O objetivo é reconstruir a unidade da esquerda, buscando evitar tanto a subordinação ao governo, assumindo e justificando tudo o que ele faça, quanto o erro oposto, o de perder a visão global do quadro política – incluindo centralmente a direita nacional, regional e o imperialismo – e exercer oposição frontal a tudo o que o governo faça, até mesmo a posições progressistas – como as de fortalecimento do papel do Estado, de integração regional, de resistência às políticas de Guerra dos EUA – e confundir-se, assim, com as posições da direita.



No terceiro grupo, a esquerda deve apoiar decididamente os processos em curso, com críticas, sempre dentro desses processos. Eles representam o que de mais avançado se tem na luta antineoliberal, não apenas na América Latina, mas em todo o mundo atualmente. De seu futuro depende a fisionomia que terá a América Latina e, em certa medida, toda a luta por “um outro mundo possível” na primeira metade do novo século.

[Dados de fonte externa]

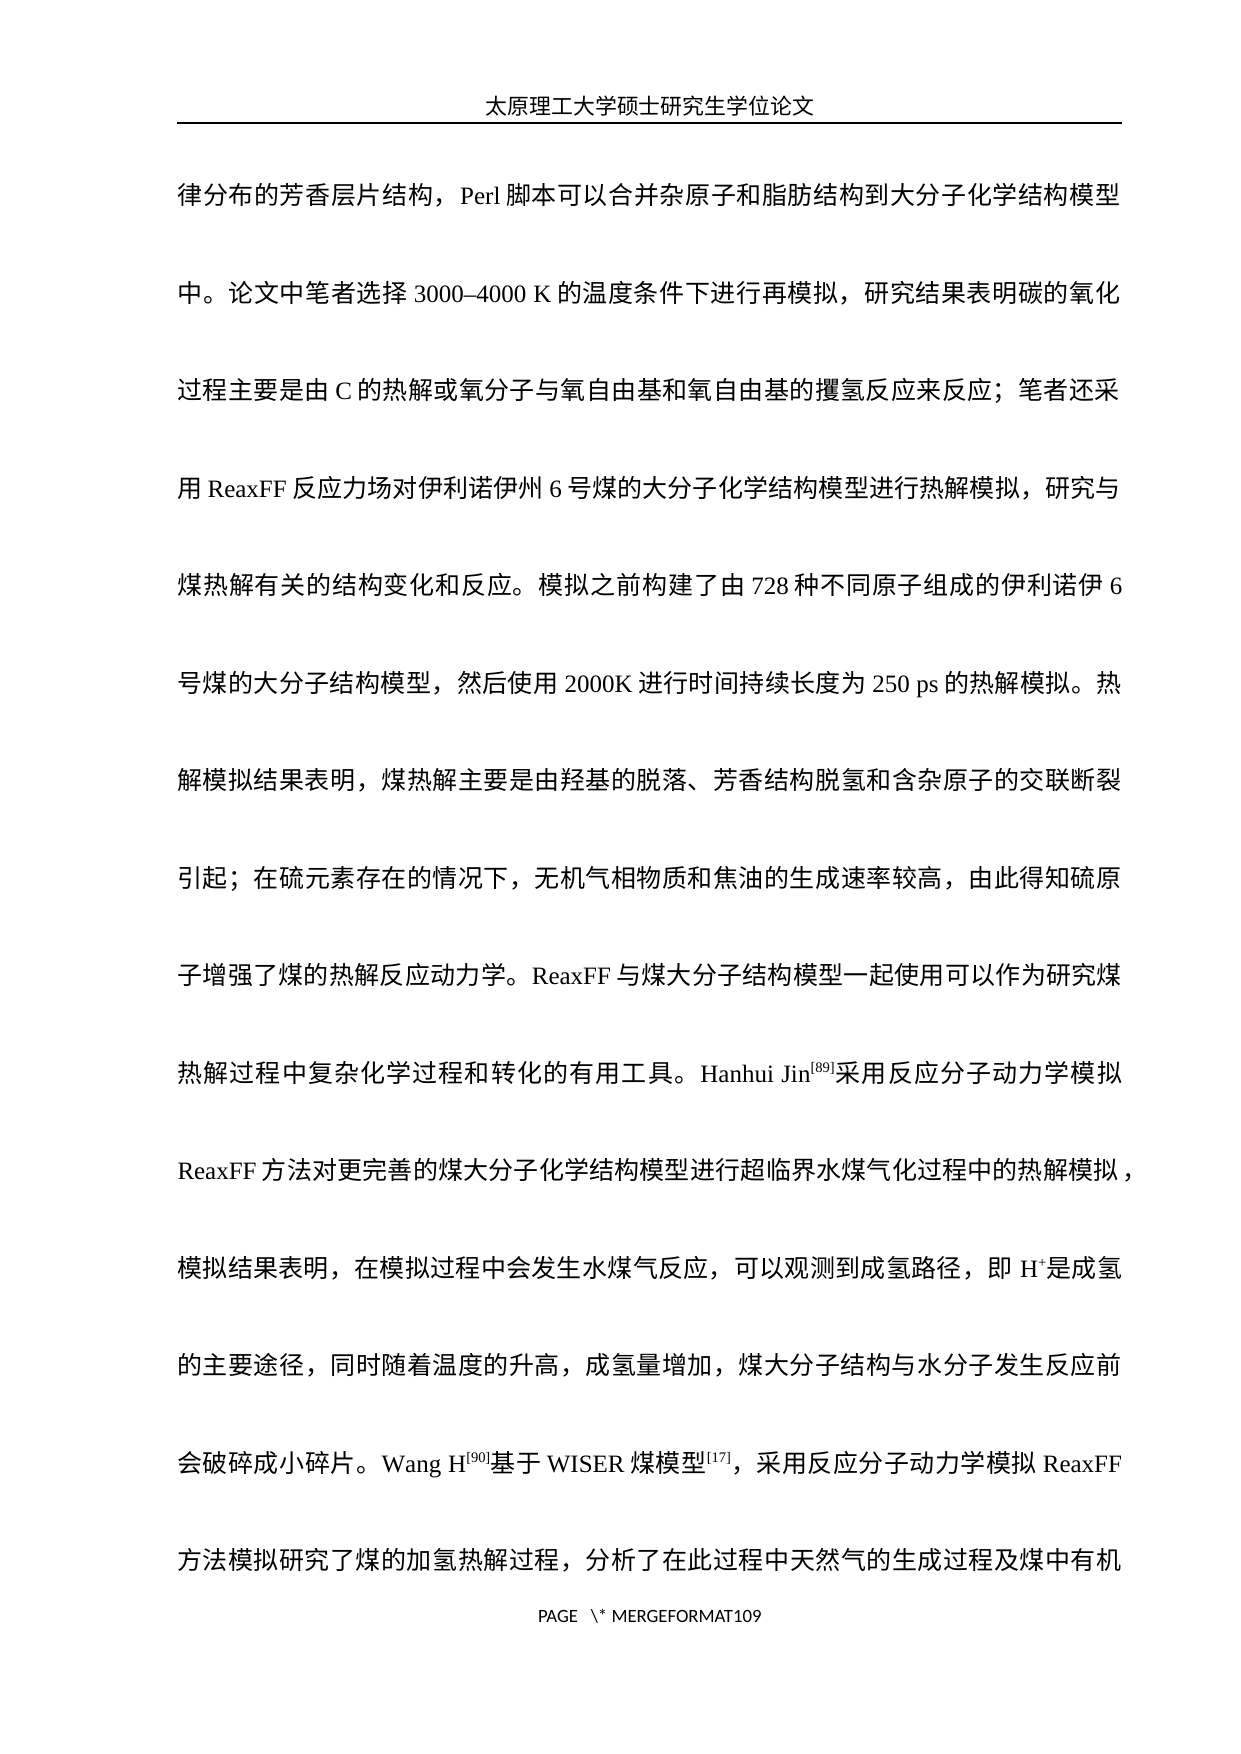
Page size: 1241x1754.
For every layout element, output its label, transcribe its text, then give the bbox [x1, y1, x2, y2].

text Castro-Marcano F[79, 88]采用ReaxFF反应力场，再结合Fringe3D和Perl脚本对伊利诺伊州6号煤大分子化学结构模型进行燃烧模拟。Fringe3D可以生成基于HRTEM规律分布的芳香层片结构，Perl脚本可以合并杂原子和脂肪结构到大分子化学结构模型中。论文中笔者选择3000–4000 K的温度条件下进行再模拟，研究结果表明碳的氧化过程主要是由C的热解或氧分子与氧自由基和氧自由基的攫氢反应来反应；笔者还采用ReaxFF反应力场对伊利诺伊州6号煤的大分子化学结构模型进行热解模拟，研究与煤热解有关的结构变化和反应。模拟之前构建了由728种不同原子组成的伊利诺伊6号煤的大分子结构模型，然后使用2000K进行时间持续长度为250 ps的热解模拟。热解模拟结果表明，煤热解主要是由羟基的脱落、芳香结构脱氢和含杂原子的交联断裂引起；在硫元素存在的情况下，无机气相物质和焦油的生成速率较高，由此得知硫原子增强了煤的热解反应动力学。ReaxFF与煤大分子结构模型一起使用可以作为研究煤热解过程中复杂化学过程和转化的有用工具。Hanhui Jin[89]采用反应分子动力学模拟ReaxFF方法对更完善的煤大分子化学结构模型进行超临界水煤气化过程中的热解模拟，模拟结果表明，在模拟过程中会发生水煤气反应，可以观测到成氢路径，即H+是成氢的主要途径，同时随着温度的升高，成氢量增加，煤大分子结构与水分子发生反应前会破碎成小碎片。Wang H[90]基于WISER煤模型[17]，采用反应分子动力学模拟ReaxFF方法模拟研究了煤的加氢热解过程，分析了在此过程中天然气的生成过程及煤中有机硫的脱除过程，并讨论相关的影响因素及反应机理。分析结果表明：在此类热解模拟过程中加氢[91]可以提高气体产量及产率；随着温度或压力的升高，大分子中的脱硫率先升后降。同时加氢可使噻吩、硫酚中的S-C键强度减弱，键离解能下降，容易发生断裂现象，因此加氢热解可有效提高脱硫率，脱硫率的模拟温度依赖性与实验趋势一致。 [177, 161, 1122, 1591]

Daí a necessidade das mais amplas formas de mobilização, consciência política e organização, assim como de crítica construtiva, desde dentro desses processos. Nunca somar-se, conscientemente ou não, às posições da direita, sempre buscar fortalecer o processo, atuando desde o seu interior.



Nunca a América Latina teve, simultaneamente, um número tão grande, diverso e expressivo de governos progressistas. Tem que saber zelar pela unidade interna da esquerda, pelo enfrentamento à hegemonia imperial dos EUA e ao neoliberalismo, e trabalhar na perspectiva de construção de uma América Latina pós-neoliberal.